[Change detection data]
--- --- ---

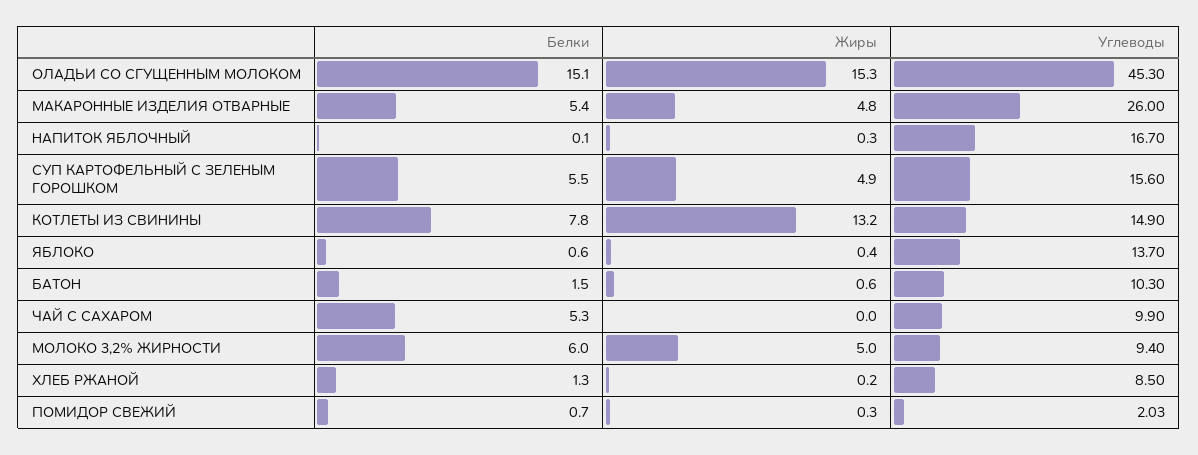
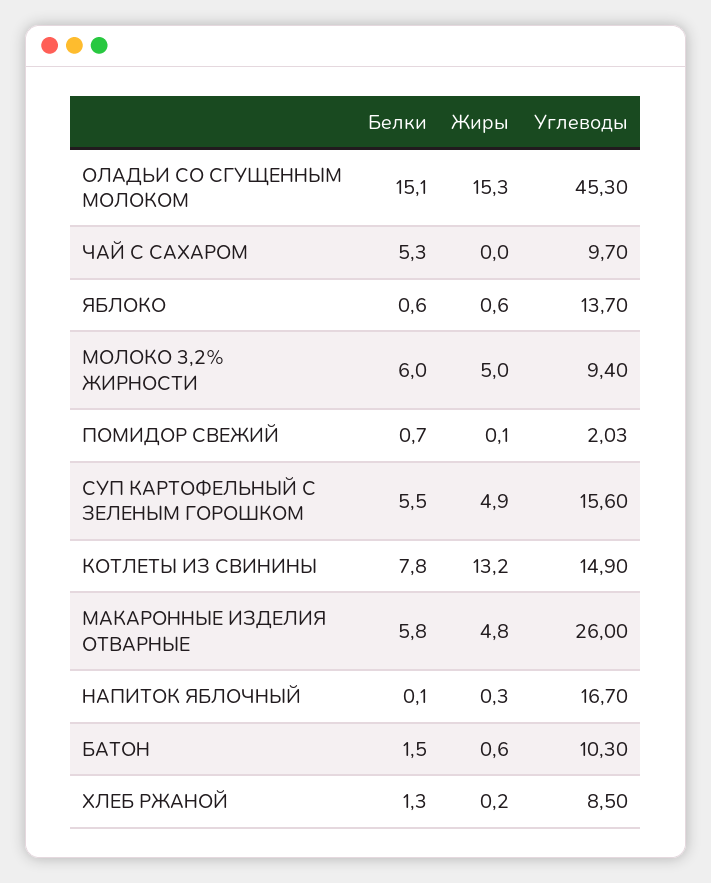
  {
    "Белки": {
      "ОЛАДЬИ СО СГУЩЕННЫМ МОЛОКОМ": 15.1,
-     "МАКАРОННЫЕ ИЗДЕЛИЯ ОТВАРНЫЕ": 5.4,
+     "МАКАРОННЫЕ ИЗДЕЛИЯ ОТВАРНЫЕ": 5.8,
      "НАПИТОК ЯБЛОЧНЫЙ": 0.1,
      "СУП КАРТОФЕЛЬНЫЙ С ЗЕЛЕНЫМ ГОРОШКОМ": 5.5,
      "КОТЛЕТЫ ИЗ СВИНИНЫ": 7.8,
      "ЯБЛОКО": 0.6,
      "БАТОН": 1.5,
      "ЧАЙ С САХАРОМ": 5.3,
      "МОЛОКО 3,2% ЖИРНОСТИ": 6,
      "ХЛЕБ РЖАНОЙ": 1.3,
      "ПОМИДОР СВЕЖИЙ": 0.7
    },
    "Жиры": {
      "ОЛАДЬИ СО СГУЩЕННЫМ МОЛОКОМ": 15.3,
      "МАКАРОННЫЕ ИЗДЕЛИЯ ОТВАРНЫЕ": 4.8,
      "НАПИТОК ЯБЛОЧНЫЙ": 0.3,
      "СУП КАРТОФЕЛЬНЫЙ С ЗЕЛЕНЫМ ГОРОШКОМ": 4.9,
      "КОТЛЕТЫ ИЗ СВИНИНЫ": 13.2,
-     "ЯБЛОКО": 0.4,
+     "ЯБЛОКО": 0.6,
      "БАТОН": 0.6,
      "ЧАЙ С САХАРОМ": 0,
      "МОЛОКО 3,2% ЖИРНОСТИ": 5,
      "ХЛЕБ РЖАНОЙ": 0.2,
-     "ПОМИДОР СВЕЖИЙ": 0.3
+     "ПОМИДОР СВЕЖИЙ": 0.1
    },
    "Углеводы": {
      "ОЛАДЬИ СО СГУЩЕННЫМ МОЛОКОМ": 45.3,
      "МАКАРОННЫЕ ИЗДЕЛИЯ ОТВАРНЫЕ": 26,
      "НАПИТОК ЯБЛОЧНЫЙ": 16.7,
      "СУП КАРТОФЕЛЬНЫЙ С ЗЕЛЕНЫМ ГОРОШКОМ": 15.6,
      "КОТЛЕТЫ ИЗ СВИНИНЫ": 14.9,
      "ЯБЛОКО": 13.7,
      "БАТОН": 10.3,
-     "ЧАЙ С САХАРОМ": 9.9,
+     "ЧАЙ С САХАРОМ": 9.7,
      "МОЛОКО 3,2% ЖИРНОСТИ": 9.4,
      "ХЛЕБ РЖАНОЙ": 8.5,
      "ПОМИДОР СВЕЖИЙ": 2.03
    }
  }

--- --- ---

YOUR OBJECTIVE:
Set down the data again, exactly, without images.

RESPONSE AREA:
  {
    "Белки": {
      "ОЛАДЬИ СО СГУЩЕННЫМ МОЛОКОМ": 15.1,
-     "МАКАРОННЫЕ ИЗДЕЛИЯ ОТВАРНЫЕ": 5.4,
+     "МАКАРОННЫЕ ИЗДЕЛИЯ ОТВАРНЫЕ": 5.8,
      "НАПИТОК ЯБЛОЧНЫЙ": 0.1,
      "СУП КАРТОФЕЛЬНЫЙ С ЗЕЛЕНЫМ ГОРОШКОМ": 5.5,
      "КОТЛЕТЫ ИЗ СВИНИНЫ": 7.8,
      "ЯБЛОКО": 0.6,
      "БАТОН": 1.5,
      "ЧАЙ С САХАРОМ": 5.3,
      "МОЛОКО 3,2% ЖИРНОСТИ": 6,
      "ХЛЕБ РЖАНОЙ": 1.3,
      "ПОМИДОР СВЕЖИЙ": 0.7
    },
    "Жиры": {
      "ОЛАДЬИ СО СГУЩЕННЫМ МОЛОКОМ": 15.3,
      "МАКАРОННЫЕ ИЗДЕЛИЯ ОТВАРНЫЕ": 4.8,
      "НАПИТОК ЯБЛОЧНЫЙ": 0.3,
      "СУП КАРТОФЕЛЬНЫЙ С ЗЕЛЕНЫМ ГОРОШКОМ": 4.9,
      "КОТЛЕТЫ ИЗ СВИНИНЫ": 13.2,
-     "ЯБЛОКО": 0.4,
+     "ЯБЛОКО": 0.6,
      "БАТОН": 0.6,
      "ЧАЙ С САХАРОМ": 0,
      "МОЛОКО 3,2% ЖИРНОСТИ": 5,
      "ХЛЕБ РЖАНОЙ": 0.2,
-     "ПОМИДОР СВЕЖИЙ": 0.3
+     "ПОМИДОР СВЕЖИЙ": 0.1
    },
    "Углеводы": {
      "ОЛАДЬИ СО СГУЩЕННЫМ МОЛОКОМ": 45.3,
      "МАКАРОННЫЕ ИЗДЕЛИЯ ОТВАРНЫЕ": 26,
      "НАПИТОК ЯБЛОЧНЫЙ": 16.7,
      "СУП КАРТОФЕЛЬНЫЙ С ЗЕЛЕНЫМ ГОРОШКОМ": 15.6,
      "КОТЛЕТЫ ИЗ СВИНИНЫ": 14.9,
      "ЯБЛОКО": 13.7,
      "БАТОН": 10.3,
-     "ЧАЙ С САХАРОМ": 9.9,
+     "ЧАЙ С САХАРОМ": 9.7,
      "МОЛОКО 3,2% ЖИРНОСТИ": 9.4,
      "ХЛЕБ РЖАНОЙ": 8.5,
      "ПОМИДОР СВЕЖИЙ": 2.03
    }
  }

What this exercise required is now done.